> _What you will do_: Copy the bug report starting at "https://access.redhat.com/solutions/5858391 seems relevant." and ending at "was already in-use.", and swap "subnet" for "network" throughout.

Note: This bug is displayed in read-only format because the product is no longer active in Red Hat Bugzilla.

Bug 1931661

Summary:	OSP 16.1 ovn octavia load balancers in error state - Pool <UUID> is immutable and cannot be updated
Product:	Red Hat OpenStack	Reporter:	Matt Flusche <mflusche>
Component:	python-ovn-octavia-provider	Assignee:	Brian Haley <bhaley>
Status:	CLOSED INSUFFICIENT_DATA	QA Contact:	Bruna Bonguardo <bbonguar>
Severity:	urgent	Docs Contact:
Priority:	urgent
Version:	16.1 (Train)	CC:	afariasa, bhaley, cgoncalves, dhill, eolivare, gthiemon, igarciam, ihrachys, kfida, knakai, lpeer, ltomasbo, majopela, mdemaced, mdulko, pveiga, ramishra, scohen
Target Milestone:	---
Target Release:	---
Hardware:	x86_64
OS:	Linux
Whiteboard:
Fixed In Version:		Doc Type:	If docs needed, set a value
Doc Text:		Story Points:	---
Clone Of:		Environment:
Last Closed:	2021-04-26 14:18:25 UTC	Type:	Bug
Regression:	---	Mount Type:	---
Documentation:	---	CRM:
Verified Versions:		Category:	---
oVirt Team:	---	RHEL 7.3 requirements from Atomic Host:
Cloudforms Team:	---	Target Upstream Version:
Embargoed:

Description Matt Flusche 2021-02-22 21:30:50 UTC

Description of problem:
OVN octavia load balancers stop working.  octavia.log contains the following errors:

Client-side error: Pool <UUID> is immutable and cannot be updated. format_exception /usr/lib/python3.6/site-packages/wsme/api.py:222

Perhaps: https://bugs.launchpad.net/neutron/+bug/1900763

Version-Release number of selected component (if applicable):
16.1.x

How reproducible:
This specific environment


Additional info:
I'll provide additional details in privates comments

Comment 31 Rabi Mishra 2021-03-08 12:10:30 UTC

https://access.redhat.com/solutions/5858391 seems relevant.

Comment 37 Brian Haley 2021-03-15 19:47:01 UTC

Hi Ignacio,

Unfortunately these errors were happening in even the oldest logs in the sosreports I found on supportshell, so I can't tell what operation might have triggered them exactly.

One possibility is that the subnet was not created properly, and when Kuryr/CNO went to allocate a VIP with that IP, it was already in-use.

Another is that there was a loadbalancer create operation that was somehow stopped and left a stale DB entry.

I know there were some manual DB operations to clean things up, followed by a forced failover of (I think) this loadbalancer which cleared things up.

All the log files I've looked at in the case show this failure (AllocateVIPException), I think to get further in the RCA we'd need the logs for when the failure stopped, so we could see what operation happened at that point in time.

Thanks,

-Brian

> _Information shown_:
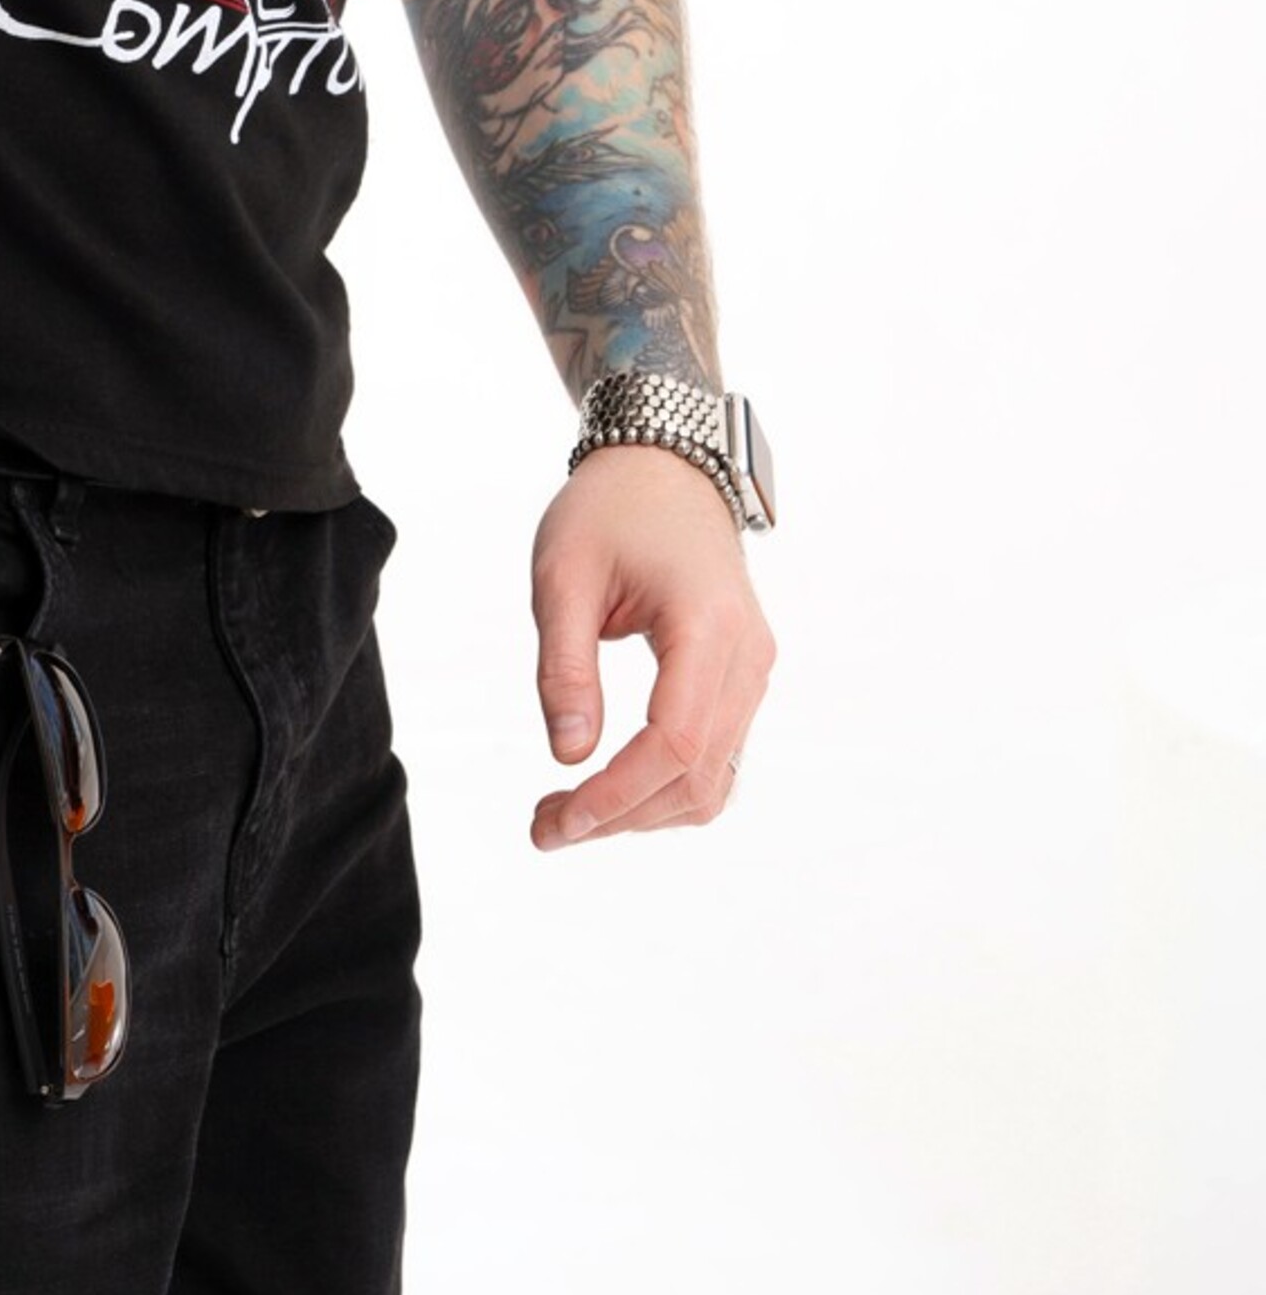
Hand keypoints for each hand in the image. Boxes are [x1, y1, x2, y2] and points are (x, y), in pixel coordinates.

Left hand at [528, 442, 775, 850]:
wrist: (665, 468)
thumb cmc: (609, 510)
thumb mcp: (563, 576)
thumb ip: (564, 666)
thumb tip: (568, 757)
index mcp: (706, 624)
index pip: (672, 742)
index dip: (615, 795)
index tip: (555, 820)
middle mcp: (746, 656)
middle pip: (695, 775)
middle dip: (619, 816)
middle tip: (542, 827)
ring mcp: (753, 670)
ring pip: (712, 779)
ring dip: (642, 811)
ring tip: (567, 811)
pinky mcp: (742, 678)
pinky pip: (716, 757)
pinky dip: (664, 786)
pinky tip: (609, 787)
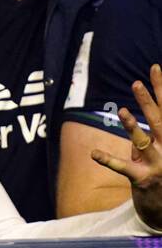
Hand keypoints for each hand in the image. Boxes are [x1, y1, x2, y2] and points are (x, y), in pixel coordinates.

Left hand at [91, 63, 161, 229]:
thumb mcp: (160, 153)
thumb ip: (151, 136)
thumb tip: (137, 118)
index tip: (155, 68)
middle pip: (160, 121)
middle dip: (149, 101)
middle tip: (136, 83)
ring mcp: (157, 165)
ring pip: (144, 143)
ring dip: (132, 127)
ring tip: (122, 111)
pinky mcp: (142, 179)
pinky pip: (122, 168)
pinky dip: (107, 160)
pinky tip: (93, 153)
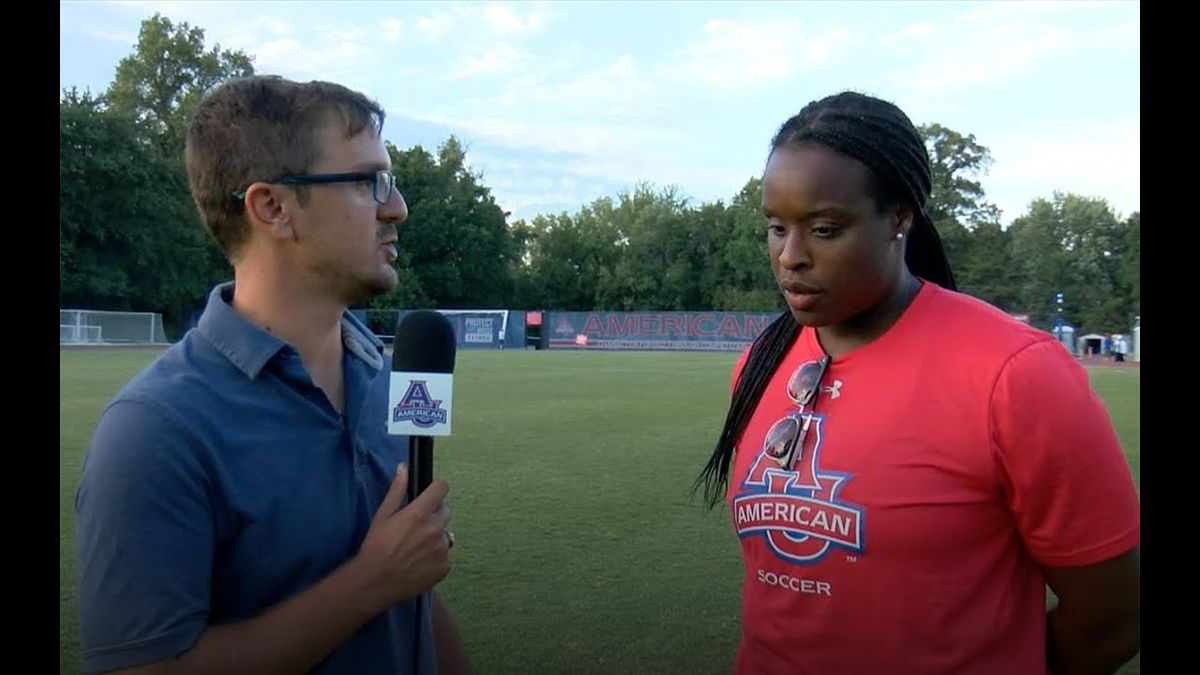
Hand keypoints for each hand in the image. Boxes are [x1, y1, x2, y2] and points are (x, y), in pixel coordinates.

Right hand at [355, 464, 452, 610]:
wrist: (375, 582)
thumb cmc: (376, 546)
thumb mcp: (382, 515)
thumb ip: (397, 490)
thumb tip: (404, 468)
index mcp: (420, 513)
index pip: (442, 488)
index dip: (436, 489)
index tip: (430, 494)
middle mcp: (435, 529)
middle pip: (446, 511)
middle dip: (434, 514)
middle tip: (416, 527)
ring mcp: (442, 549)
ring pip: (445, 534)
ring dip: (435, 537)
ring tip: (415, 548)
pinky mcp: (445, 566)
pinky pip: (446, 555)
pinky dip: (436, 557)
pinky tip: (419, 562)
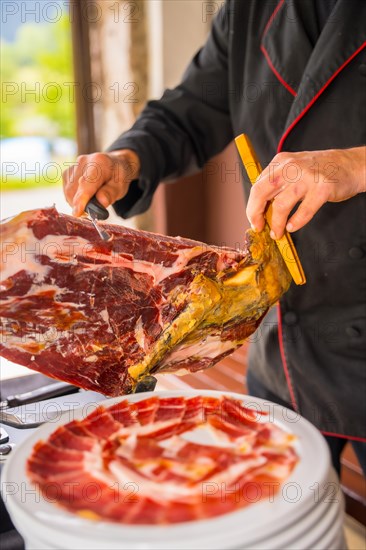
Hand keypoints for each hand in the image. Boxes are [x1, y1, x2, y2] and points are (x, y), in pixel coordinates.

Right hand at [63, 149, 140, 216]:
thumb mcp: (120, 186)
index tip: (77, 212)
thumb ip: (111, 193)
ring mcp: (73, 166)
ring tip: (90, 201)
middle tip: (91, 211)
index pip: (87, 182)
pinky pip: (66, 190)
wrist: (112, 165)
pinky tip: (84, 196)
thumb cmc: (117, 177)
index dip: (81, 198)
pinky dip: (73, 197)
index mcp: (100, 162)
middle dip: (80, 204)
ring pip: (68, 191)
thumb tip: (102, 202)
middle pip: (74, 189)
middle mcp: (83, 161)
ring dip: (76, 202)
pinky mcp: (67, 172)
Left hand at [246, 147, 365, 238]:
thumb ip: (278, 182)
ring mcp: (307, 177)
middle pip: (261, 192)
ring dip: (276, 223)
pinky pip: (303, 211)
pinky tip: (292, 227)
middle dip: (255, 213)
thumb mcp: (294, 167)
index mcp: (281, 161)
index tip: (254, 219)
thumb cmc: (320, 170)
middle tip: (258, 227)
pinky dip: (295, 222)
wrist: (350, 165)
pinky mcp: (322, 189)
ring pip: (281, 205)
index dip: (252, 206)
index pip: (257, 185)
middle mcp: (291, 167)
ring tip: (278, 232)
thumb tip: (260, 207)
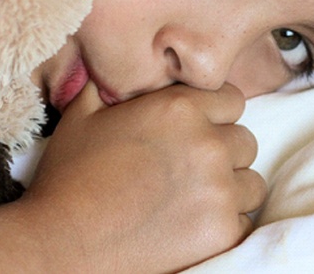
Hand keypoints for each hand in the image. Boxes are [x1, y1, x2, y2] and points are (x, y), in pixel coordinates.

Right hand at [23, 82, 265, 272]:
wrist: (62, 242)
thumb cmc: (70, 176)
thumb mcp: (82, 114)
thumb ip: (106, 84)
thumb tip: (108, 70)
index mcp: (180, 108)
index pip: (232, 100)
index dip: (217, 112)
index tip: (200, 127)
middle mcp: (208, 143)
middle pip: (245, 141)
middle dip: (224, 150)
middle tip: (193, 165)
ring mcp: (218, 189)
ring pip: (250, 182)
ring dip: (230, 187)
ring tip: (196, 196)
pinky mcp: (221, 231)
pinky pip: (244, 221)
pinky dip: (225, 222)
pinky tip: (193, 223)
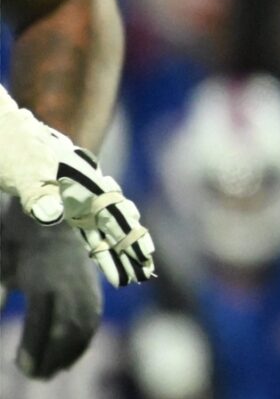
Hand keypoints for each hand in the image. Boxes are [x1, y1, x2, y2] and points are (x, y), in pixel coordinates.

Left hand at [0, 101, 154, 285]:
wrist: (1, 125)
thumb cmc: (7, 147)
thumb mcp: (21, 172)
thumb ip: (37, 193)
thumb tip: (53, 214)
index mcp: (81, 182)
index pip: (113, 214)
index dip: (129, 236)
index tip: (145, 258)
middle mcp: (85, 185)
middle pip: (115, 219)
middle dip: (129, 245)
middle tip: (145, 273)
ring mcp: (76, 188)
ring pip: (103, 220)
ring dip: (115, 243)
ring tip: (131, 265)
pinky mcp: (64, 191)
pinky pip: (88, 217)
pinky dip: (100, 233)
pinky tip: (104, 242)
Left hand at [0, 203, 102, 376]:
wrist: (59, 216)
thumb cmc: (20, 238)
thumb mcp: (3, 262)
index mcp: (44, 280)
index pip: (42, 324)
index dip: (33, 349)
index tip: (21, 369)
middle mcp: (70, 289)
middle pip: (65, 333)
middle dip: (51, 358)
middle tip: (35, 377)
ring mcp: (86, 291)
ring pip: (82, 332)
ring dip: (68, 356)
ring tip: (52, 373)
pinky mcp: (94, 293)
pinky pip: (91, 325)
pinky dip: (81, 345)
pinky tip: (68, 359)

> _Answer to the problem_:
https://access.redhat.com/solutions/5858391 seems relevant.

Comment 37 Brian Haley 2021-03-15 19:47:01 UTC

Hi Ignacio,

Unfortunately these errors were happening in even the oldest logs in the sosreports I found on supportshell, so I can't tell what operation might have triggered them exactly.

One possibility is that the network was not created properly, and when Kuryr/CNO went to allocate a VIP with that IP, it was already in-use.